Hi so had the car two years now and have had no problems until now.

Was at work the other day and went to start the car and nothing... ignition comes on fine but when turning the key to start the car there is nothing. 

Called recovery to see if they could figure it out and they suspected the battery, changed and nope same problem. 

I thought it may be the key so called out a mobile locksmith who reprogrammed the key and it worked! 

Drove the car for another two days and it’s happened again, locksmith came out again reprogrammed the key but it did not work. 

I could really do with your help, I have also seen that it may be faulty BCM fuses which I have changed and it may also be a faulty BCM? It may be a faulty earth cable? 

I have uploaded a video to show you what happens, as soon as you turn the key to start the engine there is nothing and even turns the radio off while your holding the key down until you let go.

https://youtu.be/aaE4o_7tqMo

Thanks


----------



## jasmondelle (Jul 22, 2019)

I had the same problem too and still couldn't figure out what is the exact issue


----------



## Aescilus (May 1, 2019)

Hi!

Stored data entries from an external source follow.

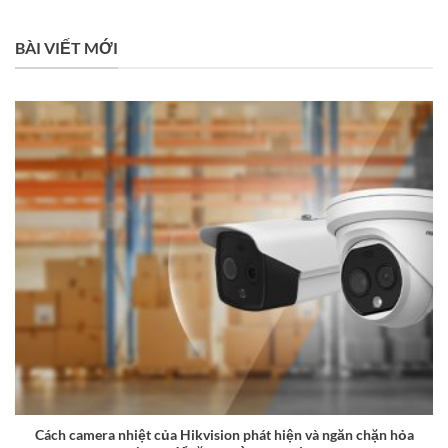
BÀI VIẾT MỚI
Cách camera nhiệt của Hikvision phát hiện và ngăn chặn hỏa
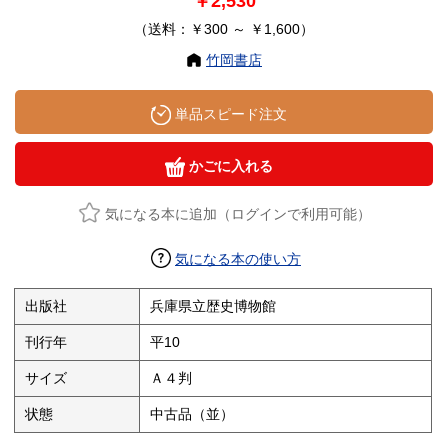
￥2,530
（送料：￥300 ～ ￥1,600）
竹岡書店
単品スピード注文
かごに入れる
気になる本に追加（ログインで利用可能）
気になる本の使い方
出版社
兵庫県立歴史博物館
刊行年
平10
サイズ
Ａ４判
状態
中古品（並）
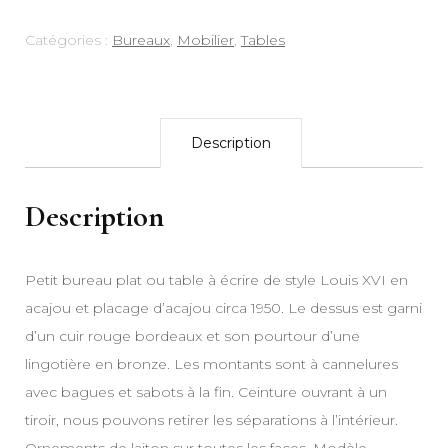
Catégories :
Bureaux
,
Mobilier
,
Tables
Description
Description
Petit bureau plat ou table à écrire de style Louis XVI en
acajou et placage d’acajou circa 1950. Le dessus est garni
d’un cuir rouge bordeaux et son pourtour d’une
lingotière en bronze. Les montants sont à cannelures
avec bagues et sabots à la fin. Ceinture ouvrant à un
tiroir, nous pouvons retirer les séparations à l’intérieur.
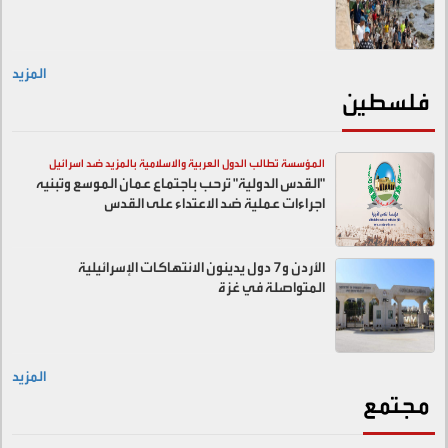
المزيد
فلسطين
المؤسسة تطالب الدول العربية والاسلامية بالمزيد ضد اسرائيل
"القدس الدولية" ترحب باجتماع عمان الموسع وتبنيه
اجراءات عملية ضد الاعتداء على القدس
الأردن و7 دول يدينون الانتهاكات الإسرائيلية
المتواصلة في غزة
المزيد
مجتمع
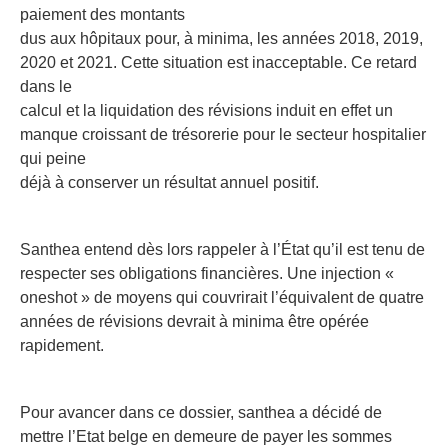
paiement des montants
dus aux hôpitaux pour, à minima, les années 2018, 2019,
2020 et 2021. Cette situation est inacceptable. Ce retard
dans le
calcul et la liquidation des révisions induit en effet un
manque croissant de trésorerie pour le secteur hospitalier
qui peine
déjà à conserver un résultat annuel positif.
Santhea entend dès lors rappeler à l’État qu’il est tenu de
respecter ses obligations financières. Une injection «
oneshot » de moyens qui couvrirait l’équivalent de quatre
années de révisions devrait à minima être opérée
rapidement.
Pour avancer dans ce dossier, santhea a décidé de
mettre l’Etat belge en demeure de payer les sommes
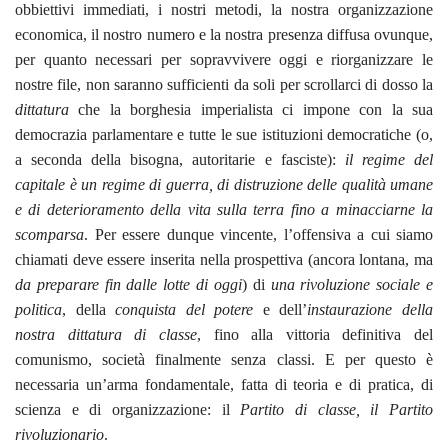
obbiettivi immediati, i nostri metodi, la nostra organizzazione
economica, il nostro numero e la nostra presenza diffusa ovunque,
per quanto necessari per sopravvivere oggi e riorganizzare le
nostre file, non saranno sufficienti da soli per scrollarci di dosso la
dittatura
che la borghesia imperialista ci impone con la sua
democrazia parlamentare e tutte le sue istituzioni democratiche (o,
a seconda della bisogna, autoritarie e fasciste):
il regime del
capitale è un regime di guerra, di distruzione delle qualità umane
e di deterioramento della vita sulla terra fino a minacciarne la
scomparsa
. Per essere dunque vincente, l’offensiva a cui siamo
chiamati deve essere inserita nella prospettiva (ancora lontana, ma
da preparare fin dalle lotte di oggi
) di
una rivoluzione sociale e
politica
, della
conquista del potere
e dell’
instaurazione della
nostra dittatura di classe
, fino alla vittoria definitiva del
comunismo, società finalmente senza classi. E per questo è
necessaria un’arma fondamentale, fatta di teoria e di pratica, di
scienza e di organizzazione: il
Partito di classe, il Partito
rivoluzionario
.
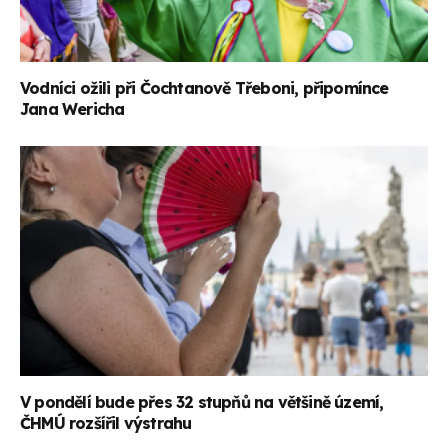
Vodníci ožili při Čochtanově Třeboni, připomínce
Jana Wericha
V pondělí bude přes 32 stupňů na většině území,
ČHMÚ rozšířil výstrahu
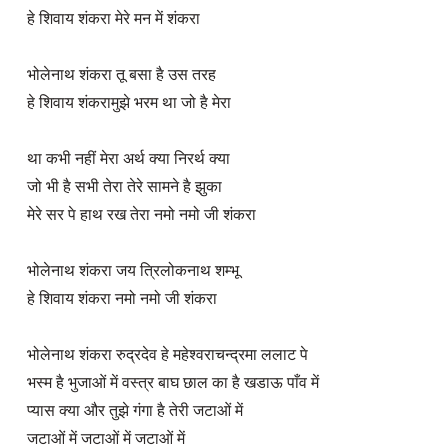
हे शिवाय शंकरा मेरे मन में शंकरा

भोलेनाथ शंकरा तू बसा है उस तरह

हे शिवाय शंकरामुझे भरम था जो है मेरा

था कभी नहीं मेरा अर्थ क्या निरर्थ क्या

जो भी है सभी तेरा तेरे सामने है झुका

मेरे सर पे हाथ रख तेरा नमो नमो जी शंकरा 

भोलेनाथ शंकरा जय त्रिलोकनाथ शम्भू

हे शिवाय शंकरा नमो नमो जी शंकरा

भोलेनाथ शंकरा रुद्रदेव हे महेश्वराचन्द्रमा ललाट पे

भस्म है भुजाओं में वस्त्र बाघ छाल का है खडाऊ पाँव में 

प्यास क्या और तुझे गंगा है तेरी जटाओं में

जटाओं में जटाओं में जटाओं में 
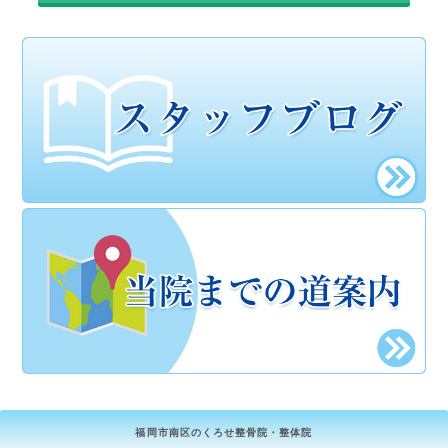
福岡市南区のくろせ整骨院・整体院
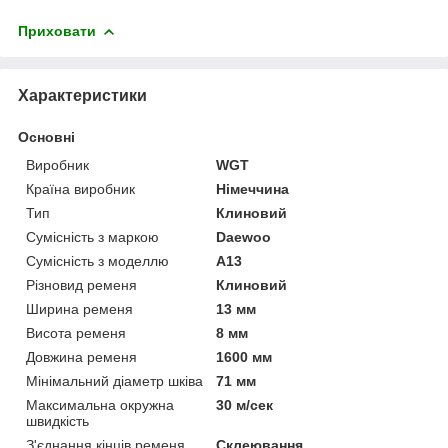
Приховати
Характеристики
Основні
Виробник
WGT
Країна виробник
Німеччина
Тип
Клиновий
Сумісність з маркою
Daewoo
Сумісність з моделлю
A13
Різновид ременя
Клиновий
Ширина ременя
13 мм
Висота ременя
8 мм
Довжина ременя
1600 мм
Мінімальний діаметр шківа
71 мм
Максимальна окружна
30 м/сек
швидкість
З'єднання кінців ременя
Склеювання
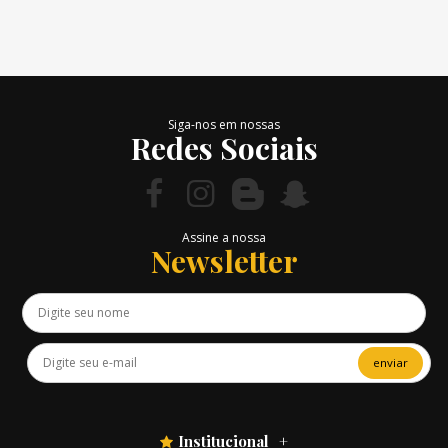
Siga-nos em nossas
Redes Sociais
Assine a nossa
Newsletter
enviar
Institucional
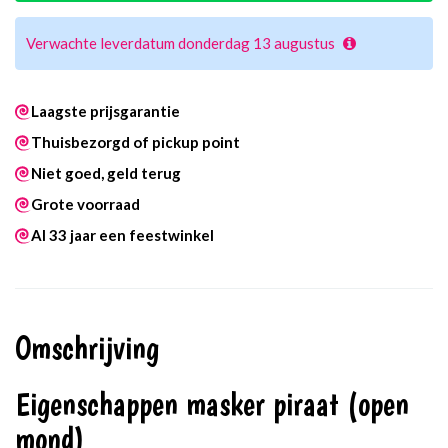
Verwachte leverdatum donderdag 13 augustus
Laagste prijsgarantie
Thuisbezorgd of pickup point
Niet goed, geld terug
Grote voorraad
Al 33 jaar een feestwinkel
Omschrijving
Eigenschappen masker piraat (open
mond)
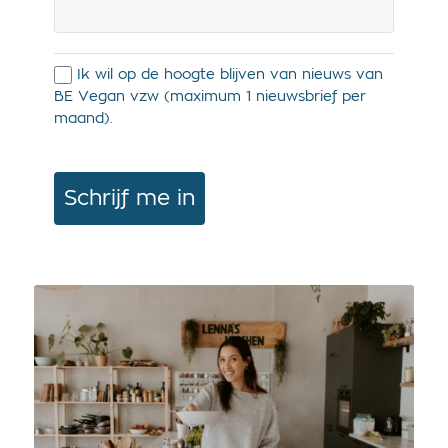
Ik wil op de hoogte blijven van nieuws van
BE Vegan vzw (maximum 1 nieuwsbrief per
maand).
Schrijf me in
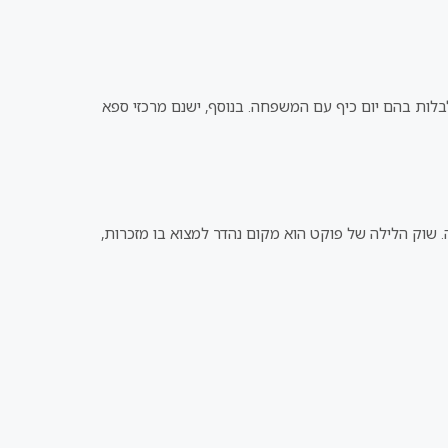
בלות בהם יום כיף עם המשפחה. בנוסף, ישנם מרכזי ספא
פה. שוק הלילה של פוקט הוא מקום נהדר למצוא בו מזכרות,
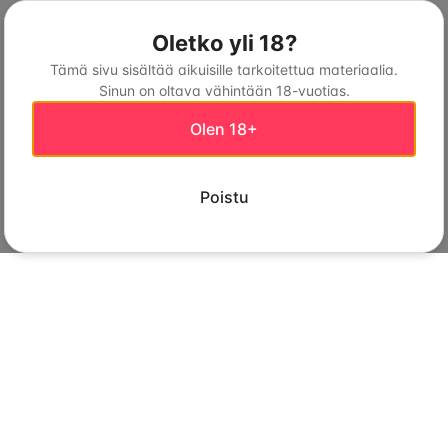
Oletko yli 18?
Tämä sivu sisältää aikuisille tarkoitettua materiaalia.
Sinun on oltava vähintään 18-vuotias.
Olen 18+
Poistu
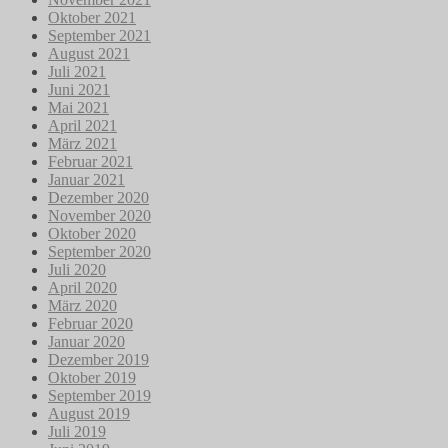
Oktober 2021
September 2021
August 2021
Juli 2021
Juni 2021
Mai 2021
April 2021
März 2021
Februar 2021
Januar 2021
Dezember 2020
November 2020
Oktober 2020
September 2020
Juli 2020
April 2020
März 2020
Februar 2020
Januar 2020
Dezember 2019
Oktober 2019
September 2019
August 2019
Juli 2019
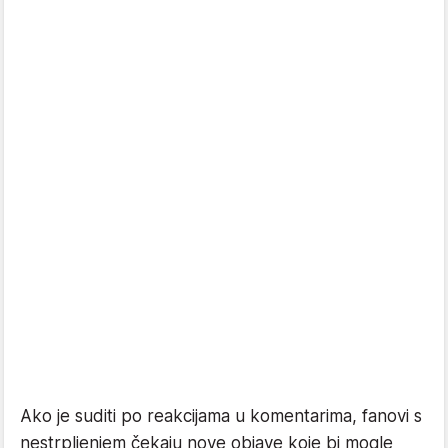
Ako je suditi po reakcijama u komentarima, fanovi s
nestrpljenjem čekaju nove objave koje bi mogle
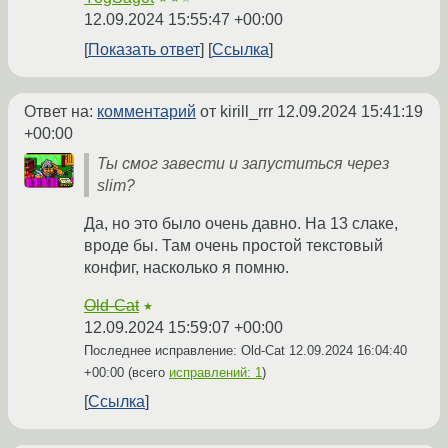
12.09.2024 15:55:47 +00:00
Показать ответ
Ссылка
Ответ на:
комментарий
от kirill_rrr
12.09.2024 15:41:19
+00:00
Ты смог завести и запуститься через
slim?
Да, но это было очень давно. На 13 слаке,
вроде бы. Там очень простой текстовый
конфиг, насколько я помню.
Old-Cat
★
12.09.2024 15:59:07 +00:00
Последнее исправление: Old-Cat
12.09.2024 16:04:40
+00:00
(всего
исправлений: 1
)
Ссылка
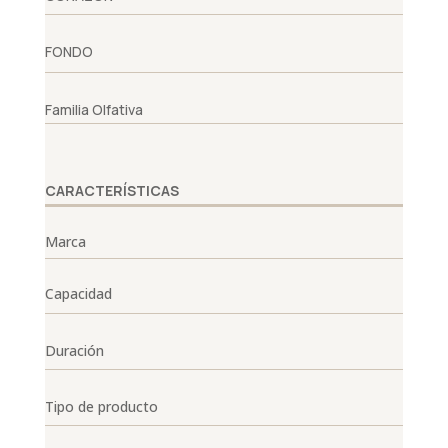
FONDO
Familia Olfativa
CARACTERÍSTICAS
Marca
Capacidad
Duración
Tipo de producto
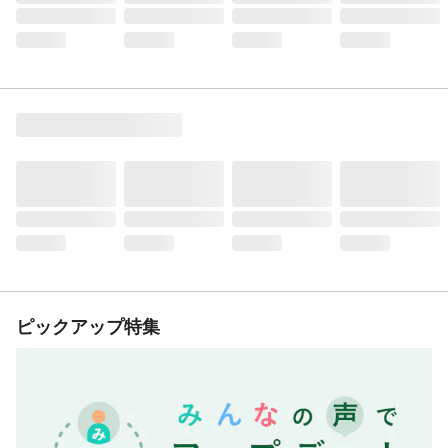
ピックアップ特集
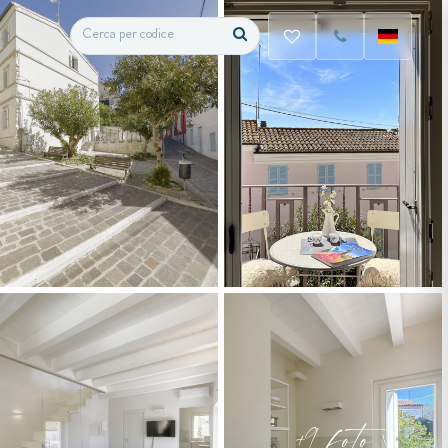
+9 foto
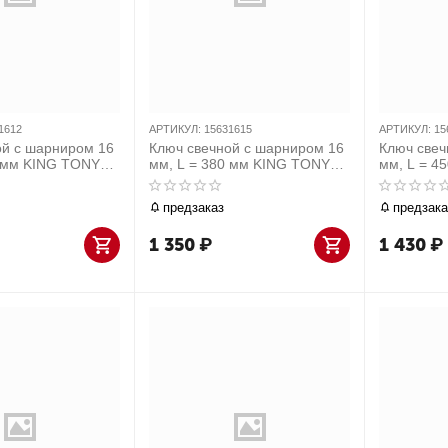
1612
АРТИКУЛ:
15631615
АРТИКУЛ:
15
ой с шарниром 16
Ключ свечной с шарниром 16
Ключ свеч
0 мм KING TONY
мм, L = 380 мм KING TONY
мм, L = 4
15631615
предзаказ
предзака
1 350
₽
1 430
₽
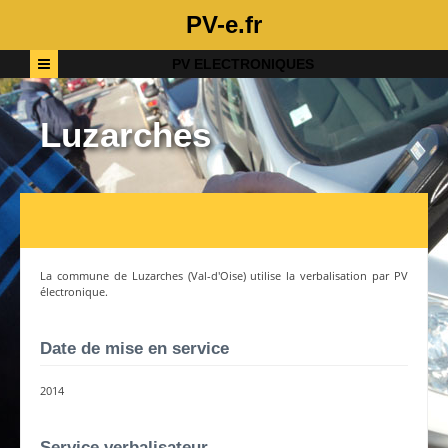
PV-e.fr
PV ELECTRONIQUES
Luzarches
La commune de
Luzarches
(
Val-d'Oise
) utilise la verbalisation par PV
électronique.
Date de mise en service
2014
Service verbalisateur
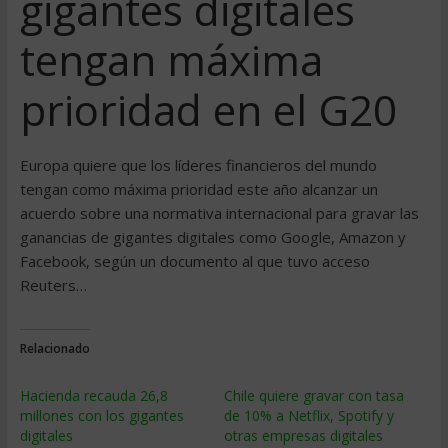
gigantes digitales
tengan máxima
prioridad en el G20
Europa quiere que los líderes financieros del mundo
tengan como máxima prioridad este año alcanzar un
acuerdo sobre una normativa internacional para gravar las
ganancias de gigantes digitales como Google, Amazon y
Facebook, según un documento al que tuvo acceso
Reuters…
Relacionado
Hacienda recauda 26,8
Chile quiere gravar con tasa
millones con los gigantes
de 10% a Netflix, Spotify y
digitales
otras empresas digitales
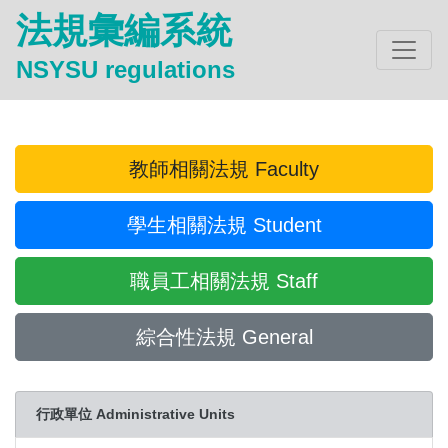
法規彙編系統
NSYSU regulations
教師相關法規 Faculty
學生相關法規 Student
職員工相關法規 Staff
綜合性法規 General
行政單位 Administrative Units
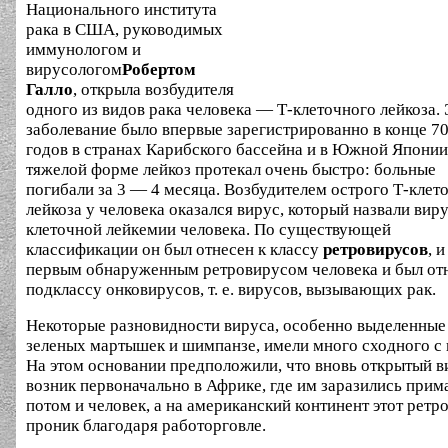
Национального института
рака в США, руководимых
иммунологом и
вирусологом
Робертом
Галло
, открыла возбудителя
одного из видов рака человека — Т-клеточного лейкоза. 
заболевание было впервые зарегистрированно в конце 7
годов в странах Карибского бассейна и в Южной Японии
тяжелой форме лейкоз протекал очень быстро: больные
погибали за 3 — 4 месяца. Возбудителем острого Т-клет
лейкоза у человека оказался вирус, который назвали вир
клеточной лейкемии человека. По существующей
классификации он был отнесен к классу
ретровирусов
, и
первым обнаруженным ретровирусом человека и был отн
подклассу онковирусов, т. е. вирусов, вызывающих рак.
Некоторые разновидности вируса, особенно выделенные
зеленых мартышек и шимпанзе, имели много сходного с 
На этом основании предположили, что вновь открытый в
возник первоначально в Африке, где им заразились прима
потом и человек, а на американский континент этот ретр
проник благодаря работорговле.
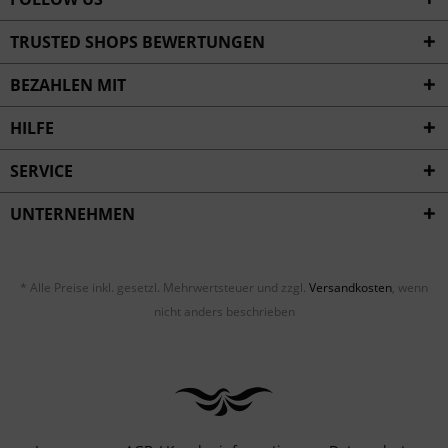
TRUSTED SHOPS BEWERTUNGEN
BEZAHLEN MIT
HILFE
SERVICE
UNTERNEHMEN
* Alle Preise inkl. gesetzl. Mehrwertsteuer und zzgl.
Versandkosten
, wenn
nicht anders beschrieben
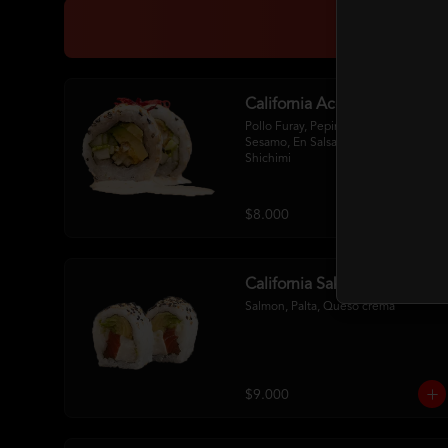
California Acevichada
Pollo Furay, Pepino, Palta Env. En 
Sesamo, En Salsa Acevichada Y 
Shichimi
$8.000
California Sake Cheese
Salmon, Palta, Queso crema
$9.000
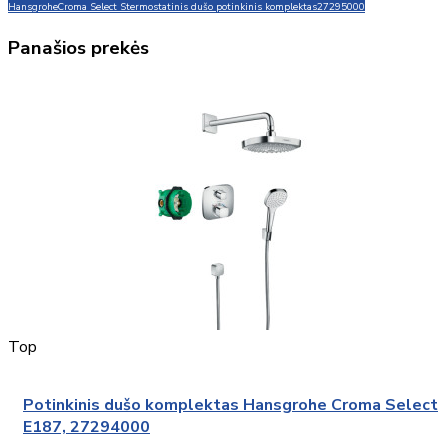
Hansgrohe
Croma Select S
termostatinis dušo potinkinis komplektas
27295000
Panašios prekės
Top
Potinkinis dušo komplektas Hansgrohe Croma Select
E187, 27294000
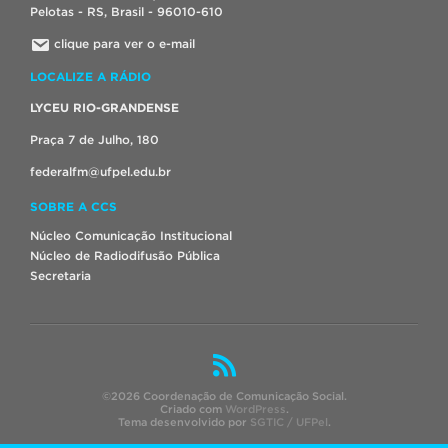
Pelotas - RS, Brasil - 96010-610
clique para ver o e-mail
LOCALIZE A RÁDIO
LYCEU RIO-GRANDENSE
Praça 7 de Julho, 180
federalfm@ufpel.edu.br
SOBRE A CCS
Núcleo Comunicação Institucional
Núcleo de Radiodifusão Pública
Secretaria
©2026 Coordenação de Comunicação Social.
Criado com
WordPress
.
Tema desenvolvido por
SGTIC / UFPel
.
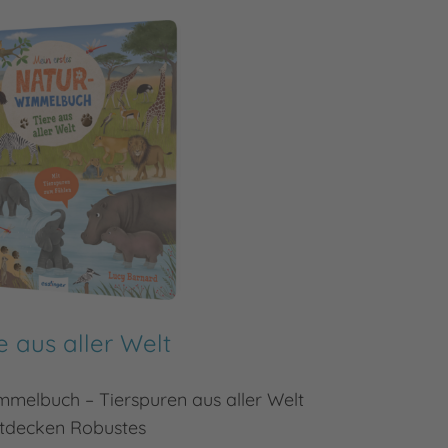
e aus aller Welt
Mein a
mmelbuch – Tierspuren aus aller Welt
Mein er
tdecken Robustes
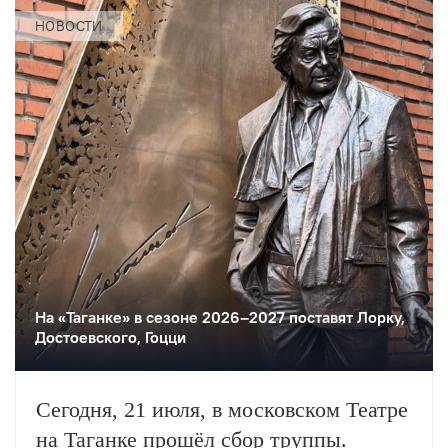
НОВОСТИ
На «Таганке» в сезоне 2026–2027 поставят Лорку,
Достоевского, Гоцци
Сегодня, 21 июля, в московском Театре
на Таганке прошёл сбор труппы.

I found the problem for me, it was the earth! disconnect the battery and on the drivers side section of the engine bay there is an Earth cable, unbolt this, sand the surface below down to expose bare metal and then reconnect the earth cable, also check around the engine for any other earth cables and do the same, car has been fine since


----------



## Aescilus (May 1, 2019)

I also found a broken earth lead under the battery tray 

https://ibb.co/F0DprHr
https://ibb.co/dLvKHF6
https://ibb.co/Gf60Cmg

I just removed it and didn’t replace and car was fine without it, just did the Earth cable opposite side of bay


----------



## rogoman (Dec 16, 2004)

It looks like that broken ground lead connects the battery tray to the chassis. It's there to insure that there's no stray voltage difference between the tray and body ground.


----------



## Chris.shears (Oct 13, 2021)

Same problem..interior lights stopped working as I plugged in a new led globe.car won't start.lights not on.everything else works.checked all fuses..2013 CVT 2l.


----------